An abnormal electrocardiogram indicates heart rhythm abnormalities, damage to the heart muscle or problems with the amount of electrolytes in the blood, notes MedlinePlus. During an ECG, a technician uses electrodes, wires and a machine to measure the electrical activity of the heart.
A normal ECG reading shows a consistent heart rhythm and a heart rate between 60 and 100 beats per minute, states MedlinePlus. Abnormal ECG results are associated with conditions such as heart failure, atrial fibrillation, sick sinus syndrome and multifocal atrial tachycardia. An abnormal reading may also be caused by heart attack, congenital heart defects, inadequate blood supply to the coronary arteries, damage to the heart muscle or inflammation of the heart.
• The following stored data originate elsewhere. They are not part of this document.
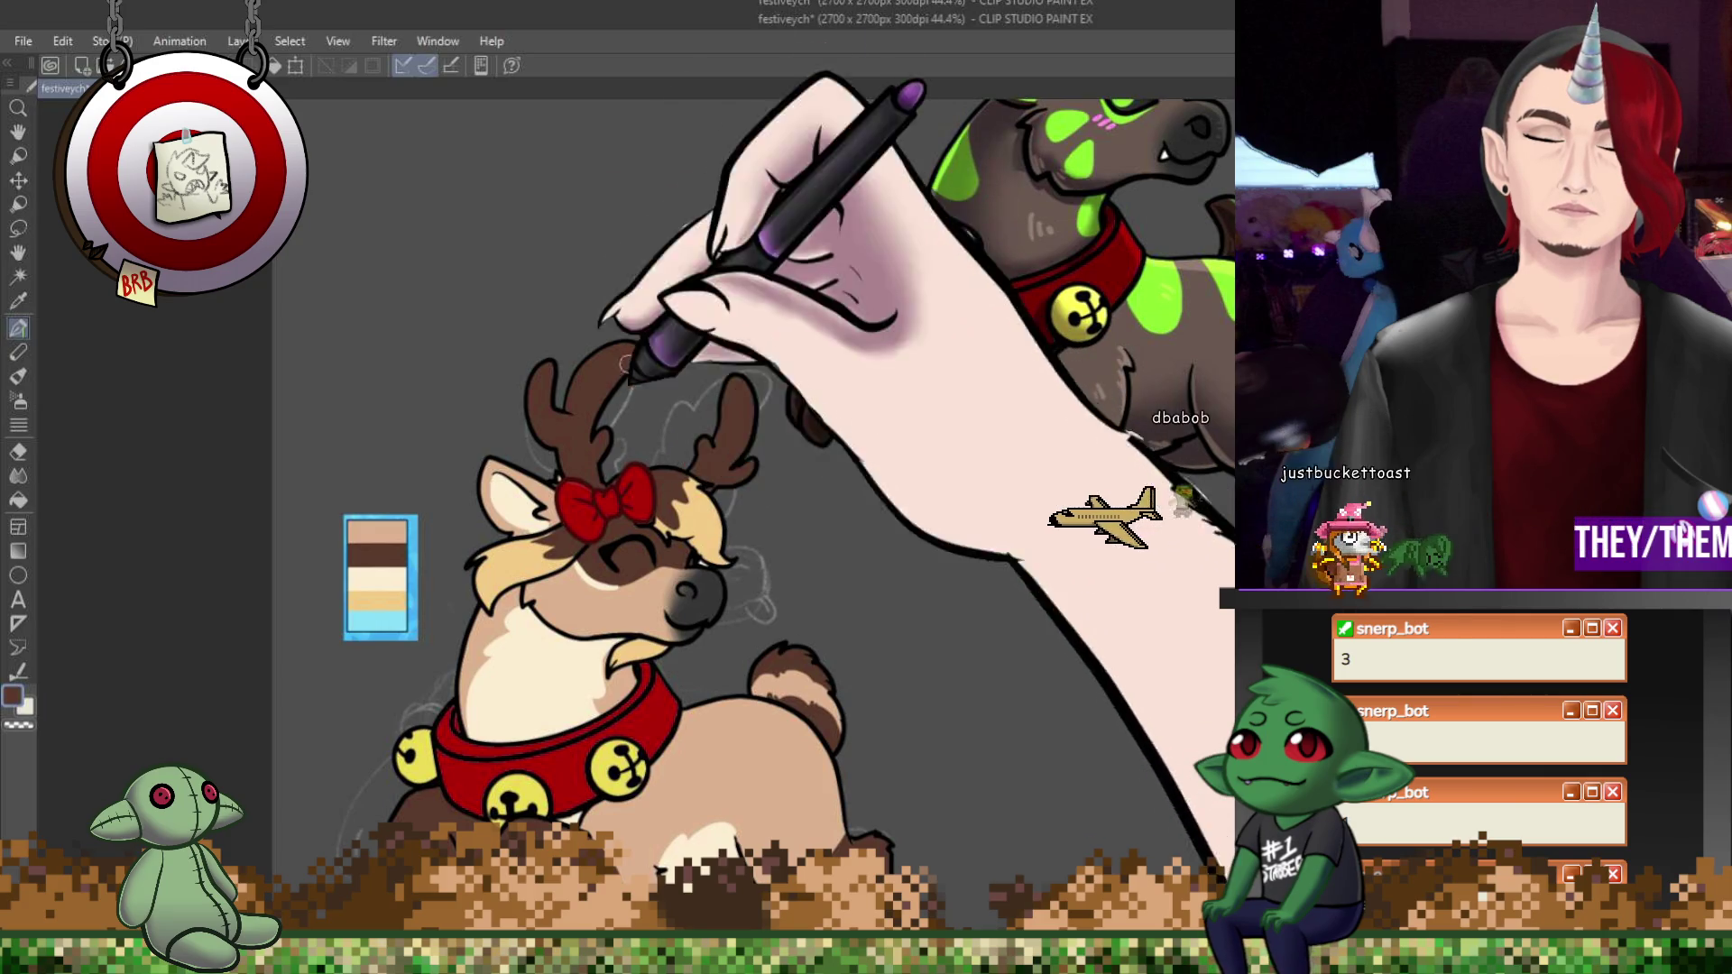
pyautogui.scroll(5, 660, 487)
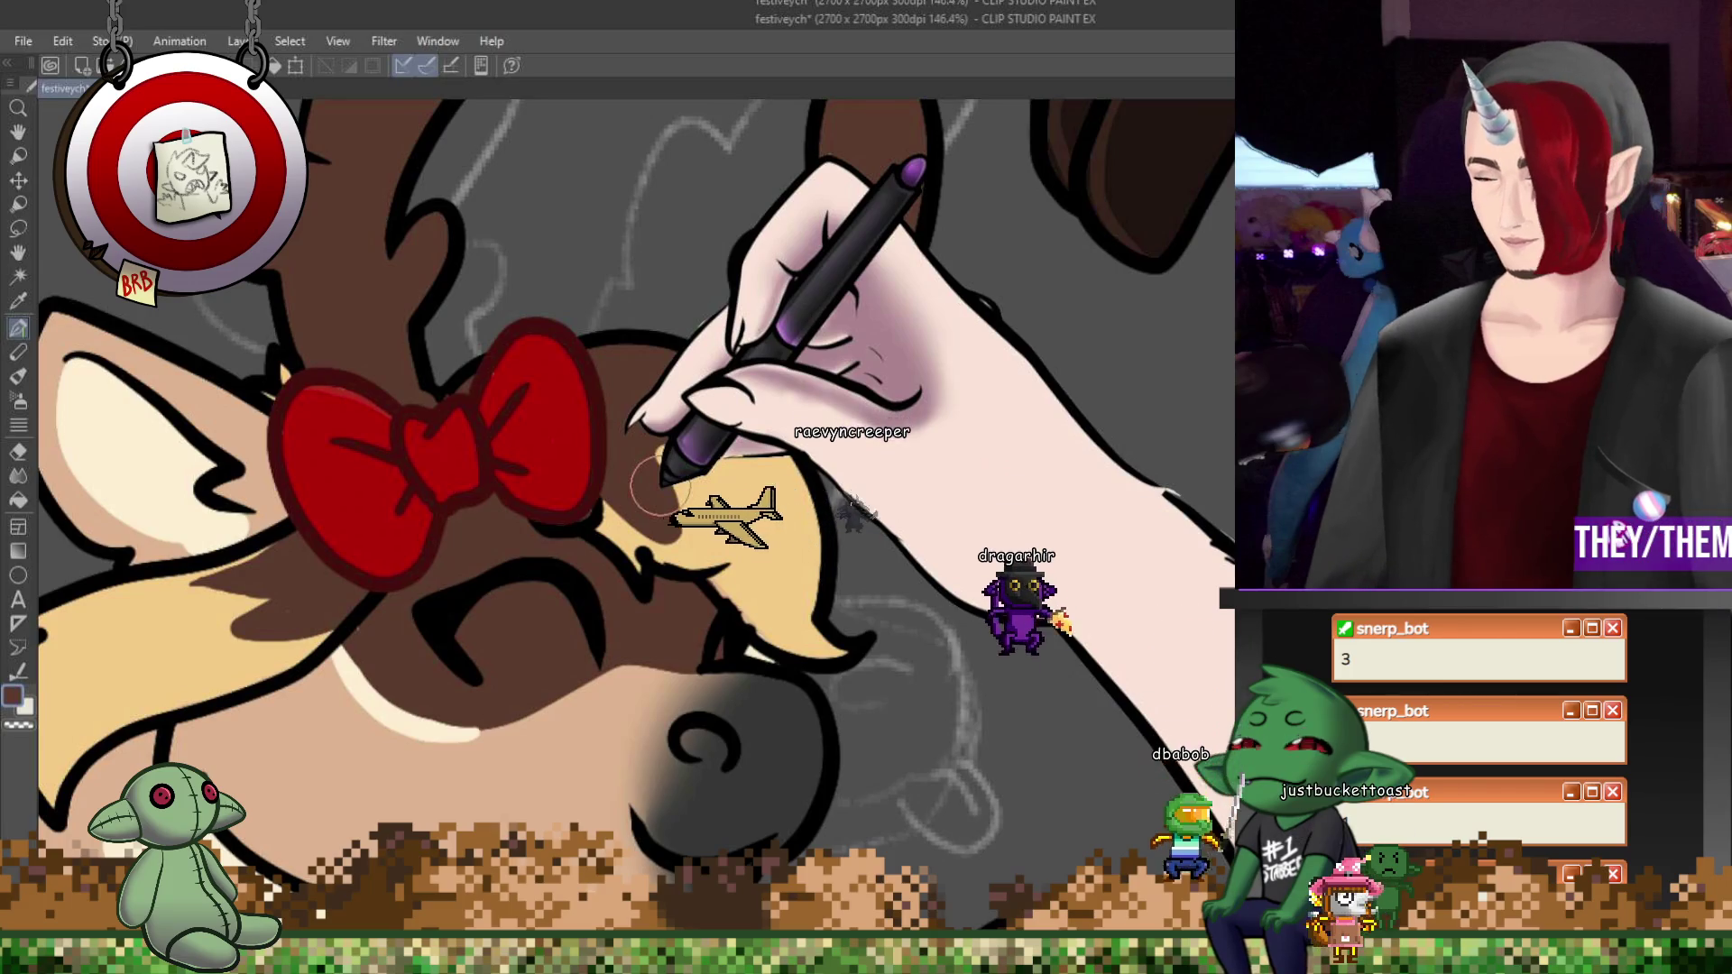
pyautogui.keyDown('alt'); pyautogui.click(694, 492); pyautogui.keyUp('alt')
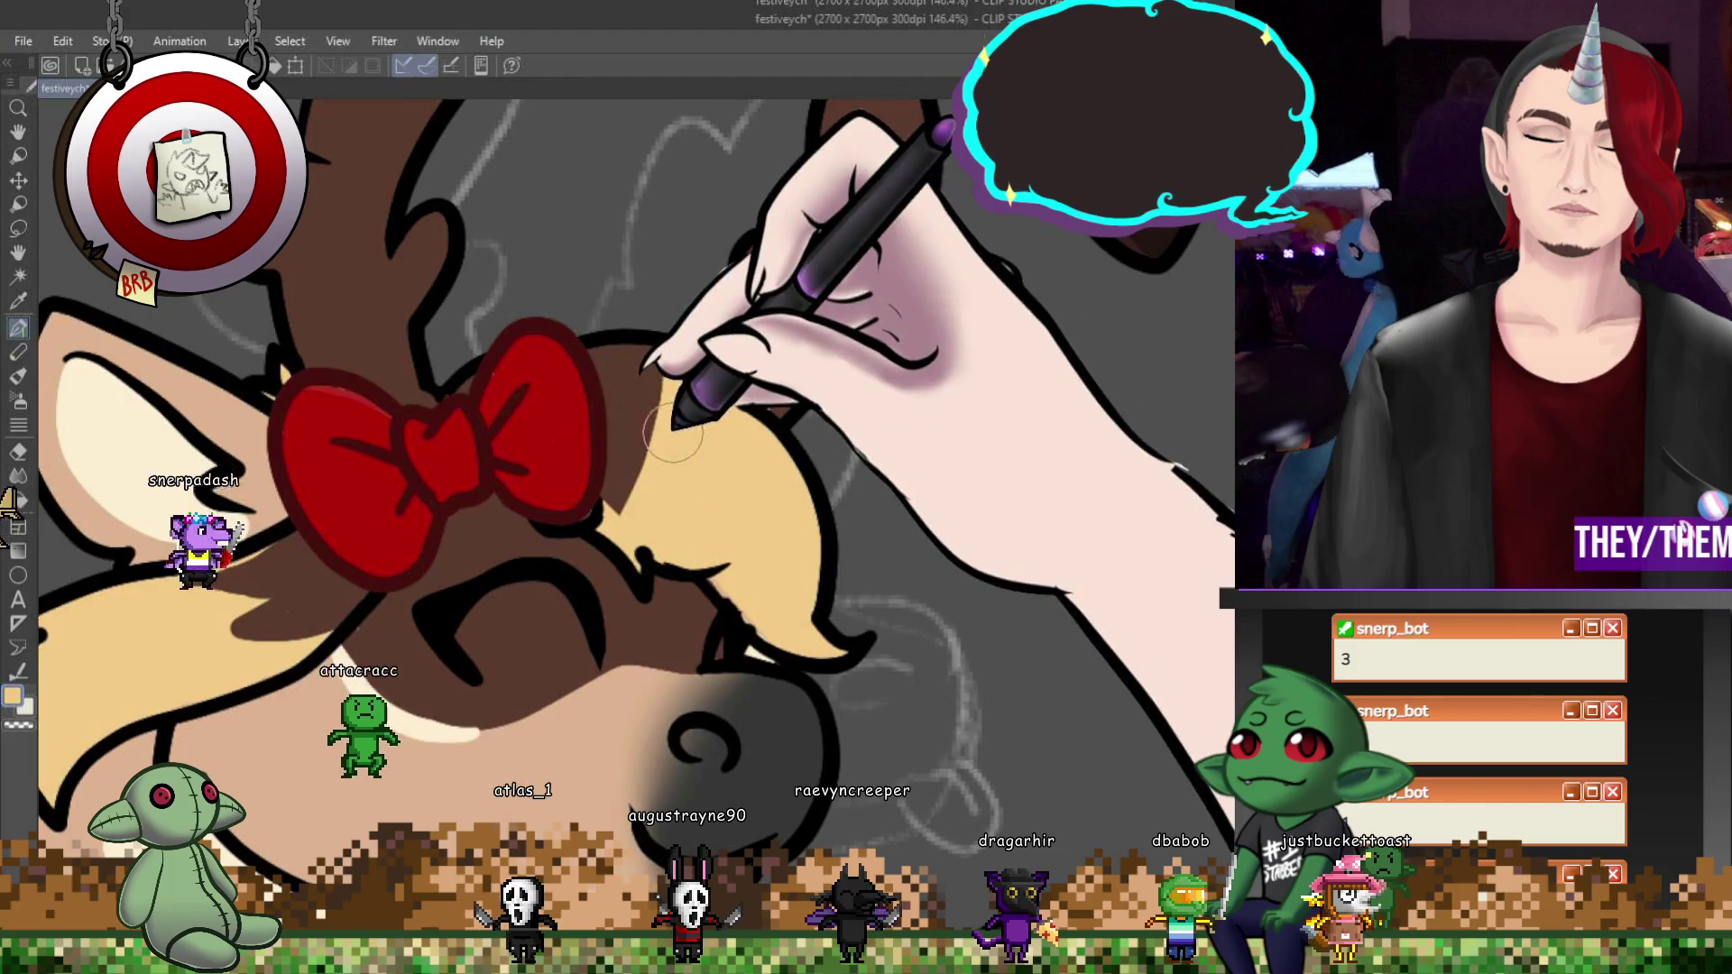
pyautogui.keyDown('alt'); pyautogui.click(656, 501); pyautogui.keyUp('alt')
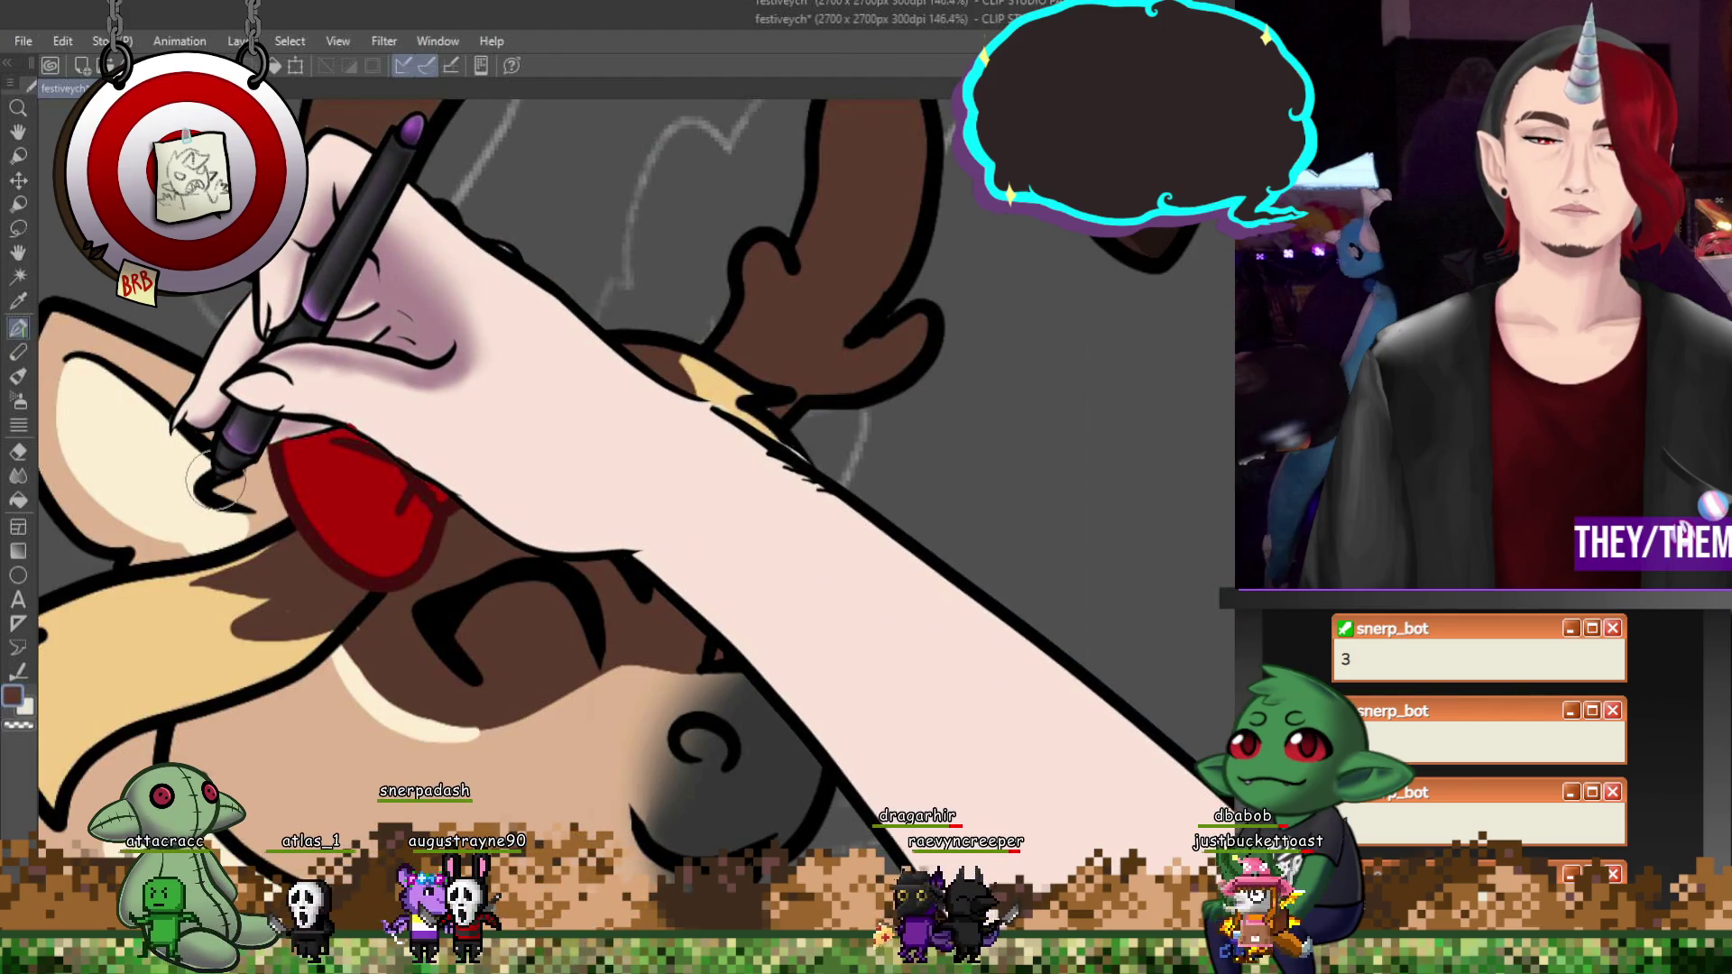
pyautogui.scroll(-10, 216, 488)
Too much or too little potassium in the blood can cause ECG abnormalities, according to the Cleveland Clinic. Low potassium levels sometimes cause abnormal heart rhythms. An ECG of someone with a high potassium level may show ventricular fibrillation, atrioventricular conduction block or other changes in the heart's rhythm. Too much calcium can also cause abnormal heart rhythms, states Mayo Clinic. An excess of calcium in the blood affects the electrical system of the heart, causing irregular heartbeats.
The ECG is usually performed when a person reports experiencing heart palpitations or chest pain. The test is also used to determine if a patient is healthy enough for surgery or to determine if someone with a family history of heart disease has any heart problems.